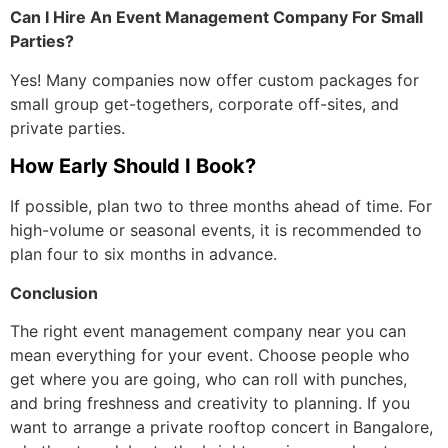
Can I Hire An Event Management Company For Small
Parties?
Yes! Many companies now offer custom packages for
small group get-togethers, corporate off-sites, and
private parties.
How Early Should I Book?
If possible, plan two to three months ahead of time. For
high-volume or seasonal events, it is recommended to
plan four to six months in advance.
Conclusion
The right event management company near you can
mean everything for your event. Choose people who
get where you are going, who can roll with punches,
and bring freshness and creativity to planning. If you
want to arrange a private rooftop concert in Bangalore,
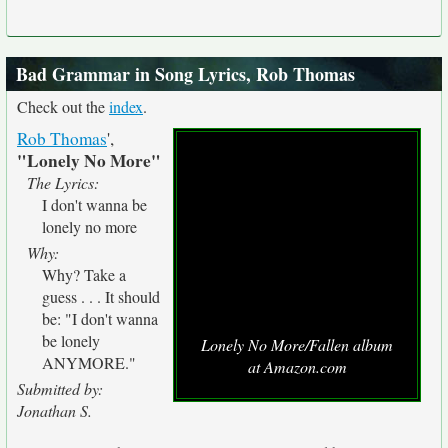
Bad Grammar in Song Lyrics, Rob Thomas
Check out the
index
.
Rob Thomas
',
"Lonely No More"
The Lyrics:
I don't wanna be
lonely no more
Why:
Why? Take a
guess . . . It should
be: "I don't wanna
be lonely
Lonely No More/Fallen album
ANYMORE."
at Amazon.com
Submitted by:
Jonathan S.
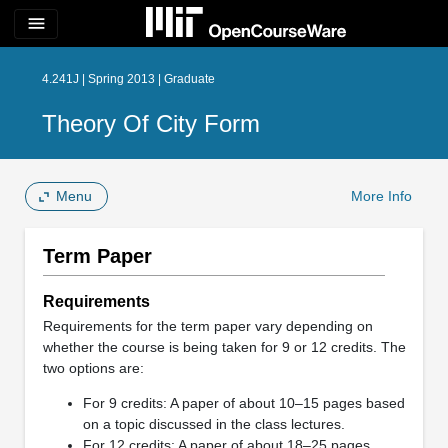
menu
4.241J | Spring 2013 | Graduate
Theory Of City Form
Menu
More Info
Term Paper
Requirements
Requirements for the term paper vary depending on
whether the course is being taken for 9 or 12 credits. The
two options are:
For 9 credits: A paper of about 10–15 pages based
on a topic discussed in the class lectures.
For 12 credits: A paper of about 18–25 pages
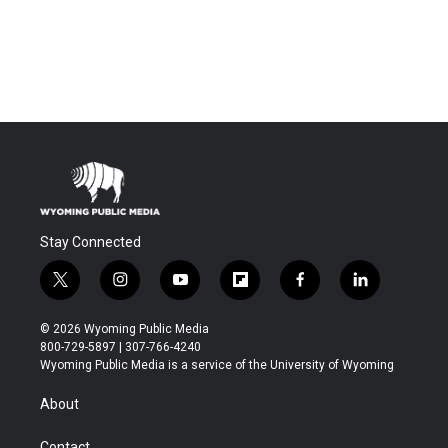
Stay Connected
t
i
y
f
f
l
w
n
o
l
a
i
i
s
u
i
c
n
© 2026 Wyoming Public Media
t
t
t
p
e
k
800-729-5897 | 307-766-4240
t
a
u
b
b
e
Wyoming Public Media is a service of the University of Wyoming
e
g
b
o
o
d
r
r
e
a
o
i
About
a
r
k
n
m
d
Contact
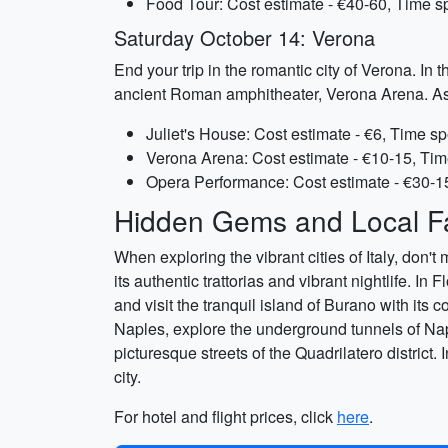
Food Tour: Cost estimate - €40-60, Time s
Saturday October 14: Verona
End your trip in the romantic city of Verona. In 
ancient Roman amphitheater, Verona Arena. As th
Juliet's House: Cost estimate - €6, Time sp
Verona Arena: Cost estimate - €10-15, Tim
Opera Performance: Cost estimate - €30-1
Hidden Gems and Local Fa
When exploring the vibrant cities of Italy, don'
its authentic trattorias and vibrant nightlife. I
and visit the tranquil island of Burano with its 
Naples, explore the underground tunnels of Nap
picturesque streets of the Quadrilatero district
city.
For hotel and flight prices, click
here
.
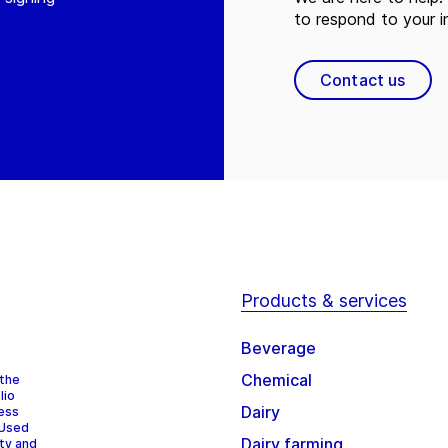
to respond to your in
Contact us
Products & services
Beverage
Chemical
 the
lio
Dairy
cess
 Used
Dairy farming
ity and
+===+
The answer is each line in which the word "Requirements" occurs, copied from the material above.

Requirements
Requirements for the term paper vary depending on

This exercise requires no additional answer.